» **EXERCISE REQUIREMENTS**: Start at the top of the records and, please, print each line exactly through the line that contains "The dynamical behavior of a plasma is", leaving out all pictures.

[Stored data entries]

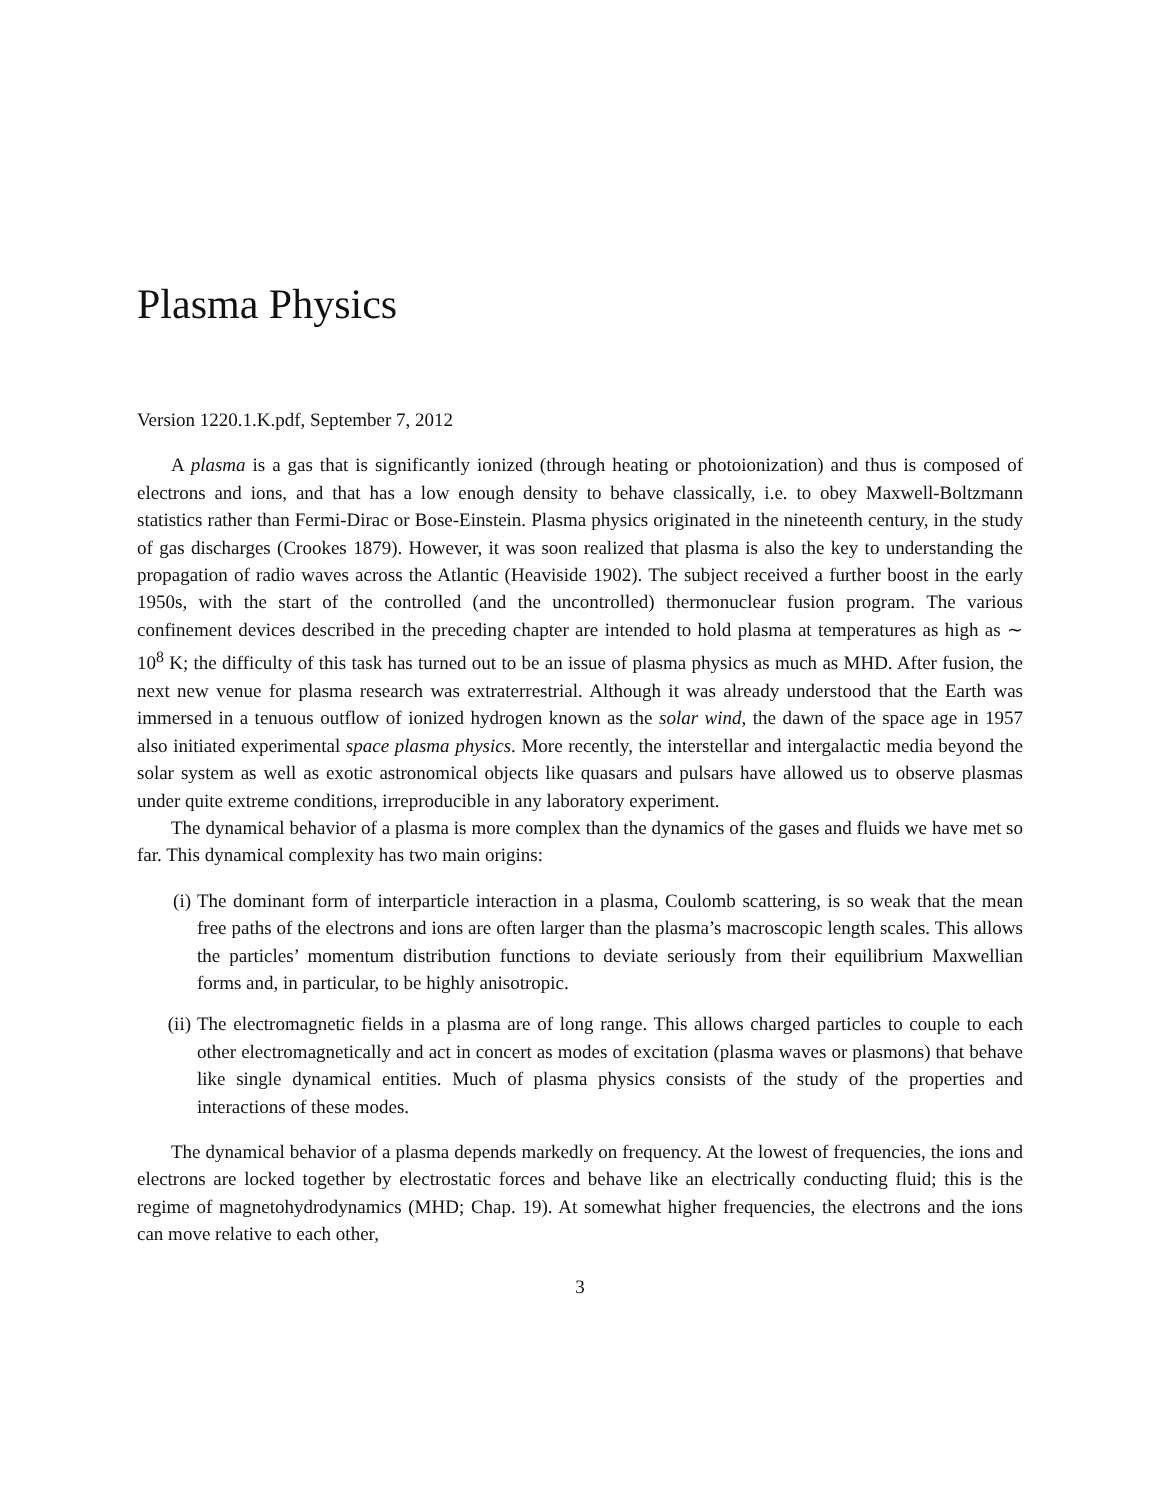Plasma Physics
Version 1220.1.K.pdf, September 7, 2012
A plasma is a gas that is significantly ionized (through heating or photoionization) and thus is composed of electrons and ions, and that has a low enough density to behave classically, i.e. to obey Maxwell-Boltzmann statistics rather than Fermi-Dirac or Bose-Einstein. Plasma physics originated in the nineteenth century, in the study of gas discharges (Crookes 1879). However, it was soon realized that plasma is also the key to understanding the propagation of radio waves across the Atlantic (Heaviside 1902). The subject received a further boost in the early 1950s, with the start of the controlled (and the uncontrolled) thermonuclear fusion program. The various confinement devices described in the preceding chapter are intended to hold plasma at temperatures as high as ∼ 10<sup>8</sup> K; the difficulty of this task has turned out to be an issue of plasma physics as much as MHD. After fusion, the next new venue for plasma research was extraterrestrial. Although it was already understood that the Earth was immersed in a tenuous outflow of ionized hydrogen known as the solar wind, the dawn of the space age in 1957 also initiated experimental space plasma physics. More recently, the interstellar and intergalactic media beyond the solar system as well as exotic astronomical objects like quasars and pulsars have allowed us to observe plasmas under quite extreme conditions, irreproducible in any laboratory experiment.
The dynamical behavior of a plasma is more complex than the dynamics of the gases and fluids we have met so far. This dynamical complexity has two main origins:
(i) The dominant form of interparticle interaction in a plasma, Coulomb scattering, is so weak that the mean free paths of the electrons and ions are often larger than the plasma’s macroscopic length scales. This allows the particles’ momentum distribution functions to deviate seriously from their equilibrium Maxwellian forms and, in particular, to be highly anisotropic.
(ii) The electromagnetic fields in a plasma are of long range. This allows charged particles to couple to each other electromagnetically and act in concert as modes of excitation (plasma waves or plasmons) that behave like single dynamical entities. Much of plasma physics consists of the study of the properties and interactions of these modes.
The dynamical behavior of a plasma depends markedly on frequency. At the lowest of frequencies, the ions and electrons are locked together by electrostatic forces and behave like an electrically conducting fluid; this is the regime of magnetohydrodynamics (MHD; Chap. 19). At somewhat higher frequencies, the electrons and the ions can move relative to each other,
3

» **WRITTEN SOLUTION**:
Plasma Physics
Version 1220.1.K.pdf, September 7, 2012
A plasma is a gas that is significantly ionized (through heating or photoionization) and thus is composed of electrons and ions, and that has a low enough density to behave classically, i.e. to obey Maxwell-Boltzmann statistics rather than Fermi-Dirac or Bose-Einstein. Plasma physics originated in the nineteenth century, in the study of gas discharges (Crookes 1879). However, it was soon realized that plasma is also the key to understanding the propagation of radio waves across the Atlantic (Heaviside 1902). The subject received a further boost in the early 1950s, with the start of the controlled (and the uncontrolled) thermonuclear fusion program. The various confinement devices described in the preceding chapter are intended to hold plasma at temperatures as high as ∼ 10<sup>8</sup> K; the difficulty of this task has turned out to be an issue of plasma physics as much as MHD. After fusion, the next new venue for plasma research was extraterrestrial. Although it was already understood that the Earth was immersed in a tenuous outflow of ionized hydrogen known as the solar wind, the dawn of the space age in 1957 also initiated experimental space plasma physics. More recently, the interstellar and intergalactic media beyond the solar system as well as exotic astronomical objects like quasars and pulsars have allowed us to observe plasmas under quite extreme conditions, irreproducible in any laboratory experiment.
The dynamical behavior of a plasma is more complex than the dynamics of the gases and fluids we have met so far. This dynamical complexity has two main origins:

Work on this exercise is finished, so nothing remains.